PAMZ operates four continuous stations, including one portable station, and 26 passive monitoring stations. Seven of PAMZ’ 26 passive stations are in Mountain View County.
Warren explained that the South McDougal Flats Area Protection Society (SMFAPS) made a request for PAMZ to monitor airborne dust associated with a proposed new gravel pit facility located on the northwest corner of Rge. Rd. 6.1 and Twp. Rd. 325.
PAMZ requested the SMFAPS send a written request for dust monitoring.
On Nov. 25, 2021, the PAMZ board passed its 2022 budget that included funds for possible monitoring of dust from the pit.
“It was agreed that in 2022 the issue of the dust from the proposed gravel pit west of Sundre would be reviewed if the pit goes into production.
At the April 29 board meeting, members were told that while the development permit for the gravel pit is in progress it has to yet be finalized.
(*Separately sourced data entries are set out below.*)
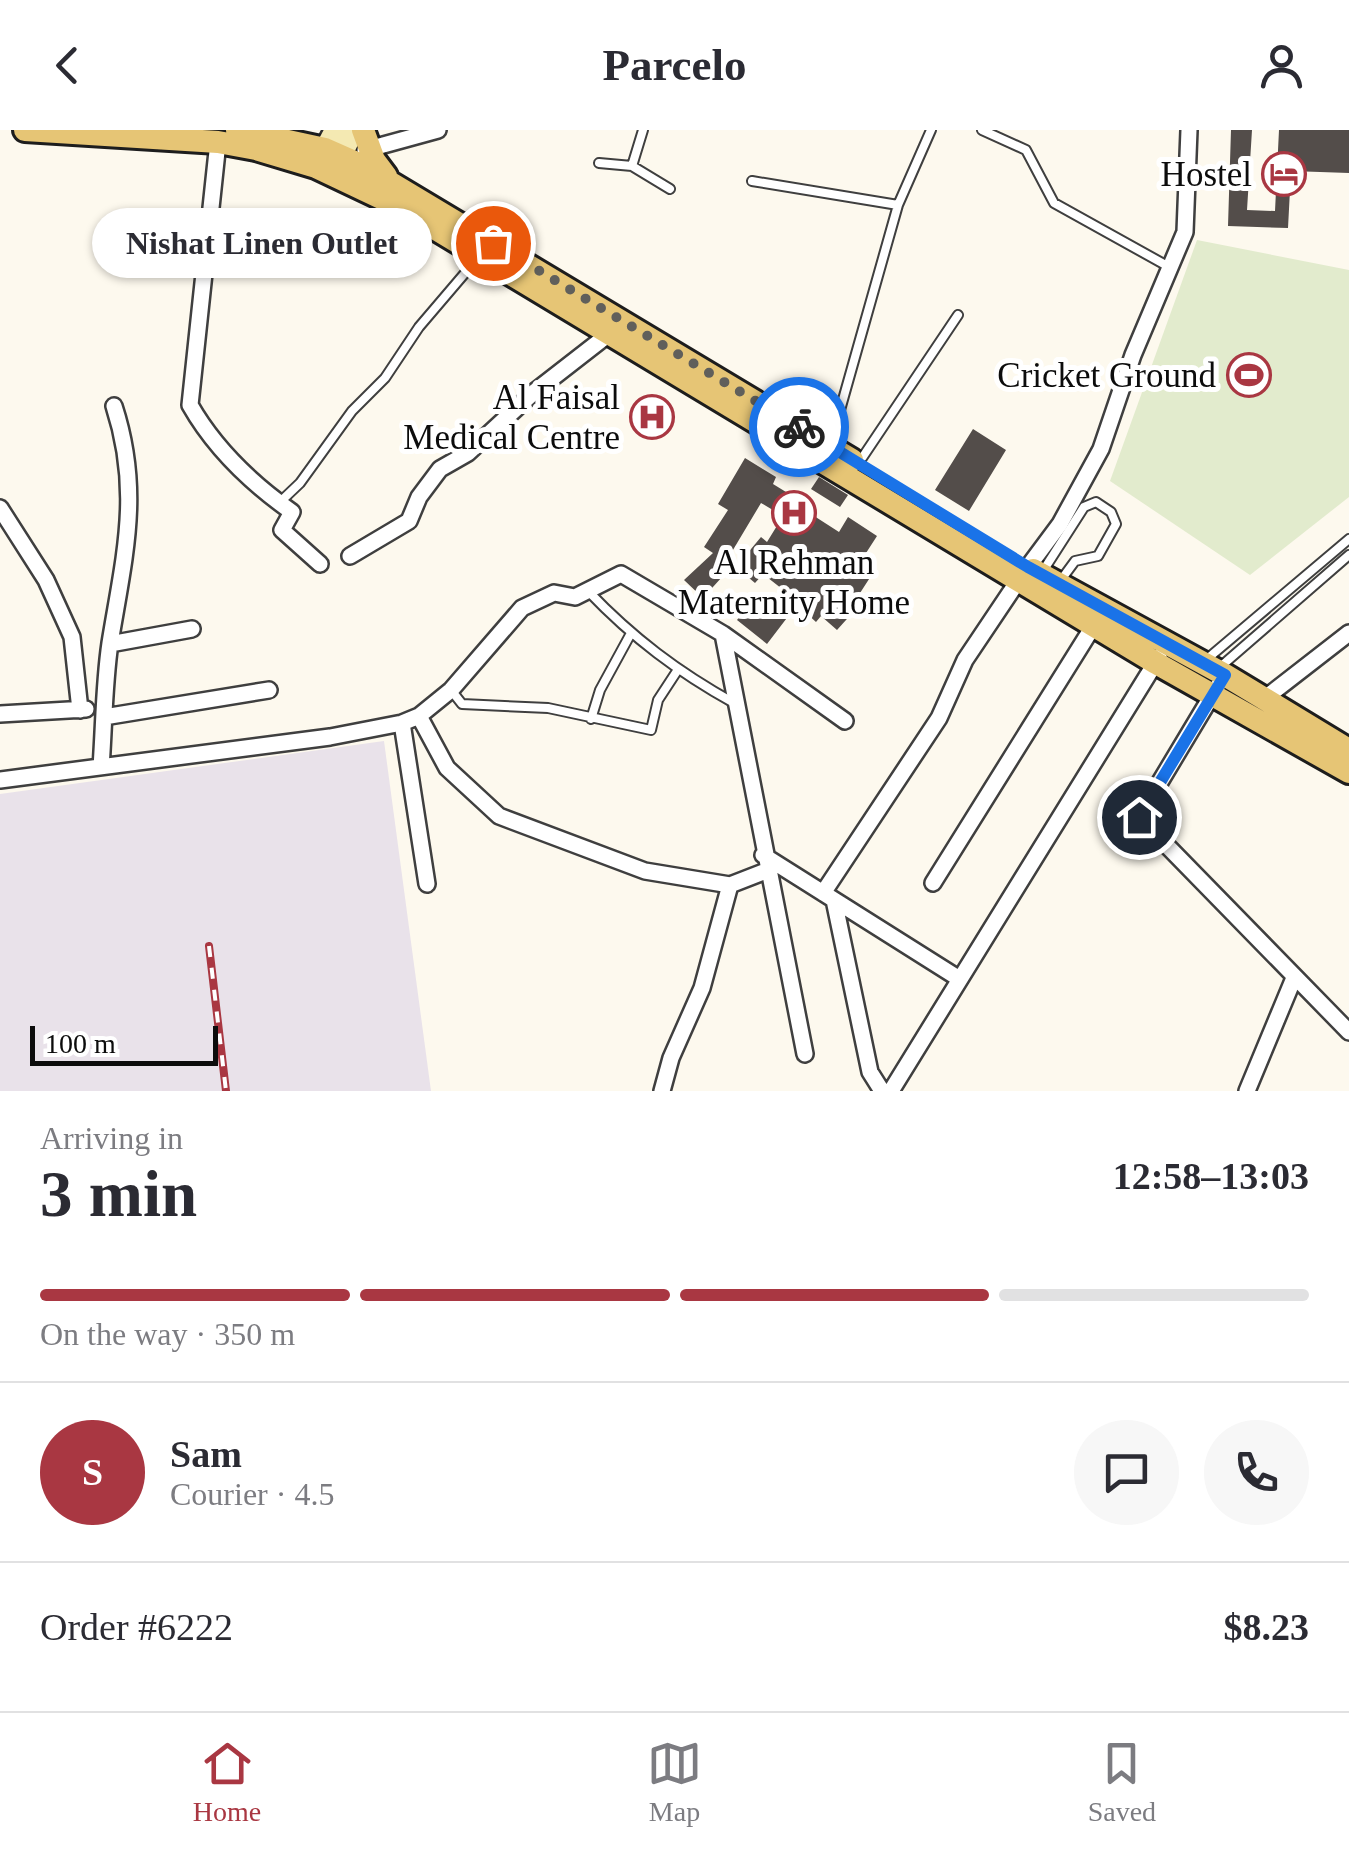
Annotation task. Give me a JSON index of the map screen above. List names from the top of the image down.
{
  "places": {
    "hotel": ["Hostel"],
    "other": ["Nishat Linen Outlet"],
    "sports": ["Cricket Ground"],
    "hospital": ["Al Faisal Medical Centre", "Al Rehman Maternity Home"]
  },
  "scale_bar": "100 m",
  "page": {
    "header": "Parcelo",
    "bubble": "Nishat Linen Outlet",
    "scale": "100 m",
    "heading": ["3 min", "Arriving in", "12:58–13:03"],
    "panel": [
      "Sam",
      "Courier · 4.5",
      "Order #6222",
      "$8.23"
    ],
    "bar": "On the way · 350 m",
    "round": "S",
    "tabs": ["Home", "Map", "Saved"]
  }
}
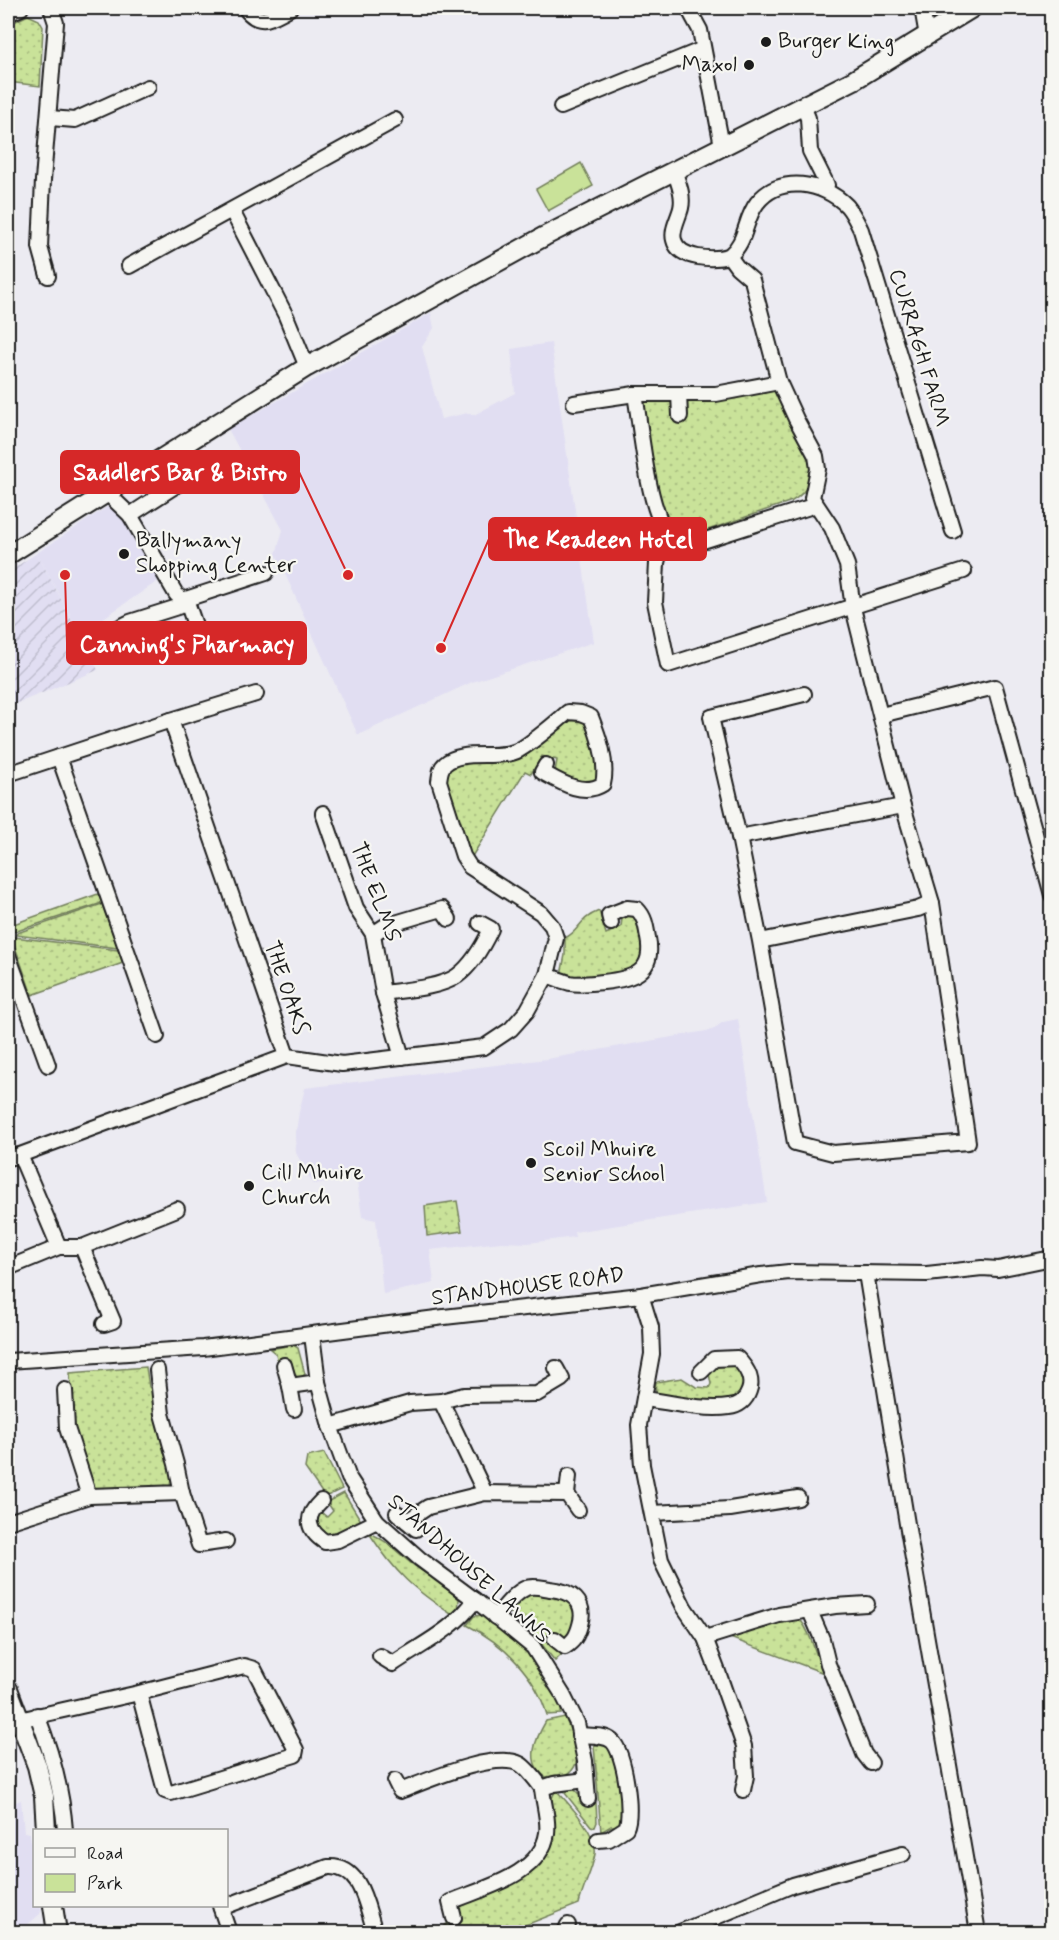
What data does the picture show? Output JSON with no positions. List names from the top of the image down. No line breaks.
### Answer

“PAMZ is not planning to conduct any monitoring before the pit goes into operation and any future monitoring would most likely be downwind of the operation and upwind of residences,” he said.
“There was a request made in April by SMFAPS that PAMZ do monitoring before the pit goes into production. It was made clear that we are not going to do that.”
“It was recommended that if SMFAPS wants to see advance baseline monitoring they could write to the county requesting baseline monitoring as a permit condition.”
Coun. Jennifer Lutz asked Warren if PAMZ continues to use Alberta Energy Regulator data when collecting for its issues response locations.
“Yes, we do,” Warren said. “We still have a process for identifying issues. However we are not holding the public meetings anymore because what we were finding was that it was taking a lot of resources and time to put those meetings together and that over time the number of issues that had been coming forth to PAMZ was dropping drastically.
“So now we’ve increased the capability of the airshed’s website, so if you have an air quality concern you can bring it to our attention through that or in the other channels.”
PAMZ had revenues of $601,913 in 2021, down from $651,388. In 2022, revenues are projected to be $650,763, with 53 per cent coming from industry, 32 per cent from Alberta Environment and Parks, and seven per cent from municipalities.
Expenses last year were $635,719, up from $630,834 in 2020. Expenses are projected to be $650,763 in 2022, including 72 per cent for the monitoring program, 16 per cent for management and five per cent for administration.
Council accepted Warren’s presentation as information.